Peruvian success story

This refers to the editorial “Change in Peru” (September 20). Consequent upon the unveiling of a bribery scandal, Peru strongman Alberto Fujimori’s plans to foist himself as the country’s President for the third term in succession have come to a naught. His forced exit has brought his dictatorial rule to an end.

Peru, located on the pacific coast of South America, was at one time the heartland of the great Inca (Red Indian) empire. It shook off the Spanish colonial rule in 1824, and yet got caught in the military junta rule led by Gen Manuel Odria in 1945.

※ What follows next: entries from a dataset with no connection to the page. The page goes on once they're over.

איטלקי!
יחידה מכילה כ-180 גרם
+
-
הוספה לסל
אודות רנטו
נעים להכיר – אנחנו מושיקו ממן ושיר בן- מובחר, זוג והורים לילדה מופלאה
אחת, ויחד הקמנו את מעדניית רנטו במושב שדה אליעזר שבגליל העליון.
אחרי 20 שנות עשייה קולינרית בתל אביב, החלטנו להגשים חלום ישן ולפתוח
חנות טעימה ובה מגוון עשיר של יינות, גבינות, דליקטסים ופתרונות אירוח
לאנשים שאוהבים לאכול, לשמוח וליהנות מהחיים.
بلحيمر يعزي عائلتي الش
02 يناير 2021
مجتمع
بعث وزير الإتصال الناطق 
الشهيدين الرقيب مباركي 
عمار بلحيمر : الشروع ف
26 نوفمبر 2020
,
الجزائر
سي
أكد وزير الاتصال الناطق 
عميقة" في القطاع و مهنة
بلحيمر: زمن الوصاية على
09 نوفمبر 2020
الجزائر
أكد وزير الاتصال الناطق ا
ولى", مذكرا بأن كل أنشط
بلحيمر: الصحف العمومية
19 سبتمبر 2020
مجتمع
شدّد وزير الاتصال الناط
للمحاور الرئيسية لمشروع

Again, after a military coup in 1968, a civilian government was restored in 1980. Though a new constitution was promulgated in December, 1993, Fujimori’s “methods”, such as suspension of the earlier constitution and dissolution of the parliament “were too dictatorial for him to remain popular for long”. These dictatorial steps were described as “self-coup” by political analysts.

Nevertheless, credit for the economic success of this small country in Latin America must go to Fujimori. The country, with a population of 25.2 million, has a literacy rate of 89 per cent, as compared to India’s 52.11 per cent. The Peruvian per capita income is $ 4680 against India’s $ 380. Its gross national product is $ 58.7 billion compared to India’s $ 357.8 billion.

Notwithstanding this economic success, Fujimori’s “disregard for democratic norms” has proved his undoing. After centuries of colonial rule followed by long spells of military and autocratic rules, Peruvians are now keen on making democracy work, as Latin American countries, from Mexico to Chile, as also the banana republics of Central America, are all basking in the dawn of democratic rule.



The Thackeray case

Shiv Sena supremo Bal Thackeray has once again escaped from the long arm of the law.

The technicality of the case being time-barred might be good in legality, but the issue at stake was justice. Too many people have suffered and died everytime communal violence has engulfed Mumbai in response to Thackeray’s fanatical outbursts in Saamana.

It is difficult to understand how our courts can repeatedly exonerate someone so directly responsible for the conflagrations and violence that have ravaged Mumbai several times in the past.

The Additional Chief Metropolitan Magistrate of the Bhoiwada court, Mr B.P. Kamble, who was quick in his observation that the prosecution had no leg to stand on, discharged the accused after declaring that the offence registered by the police could not be taken cognizance of, even though the defence was only asking for bail and had not applied for discharge.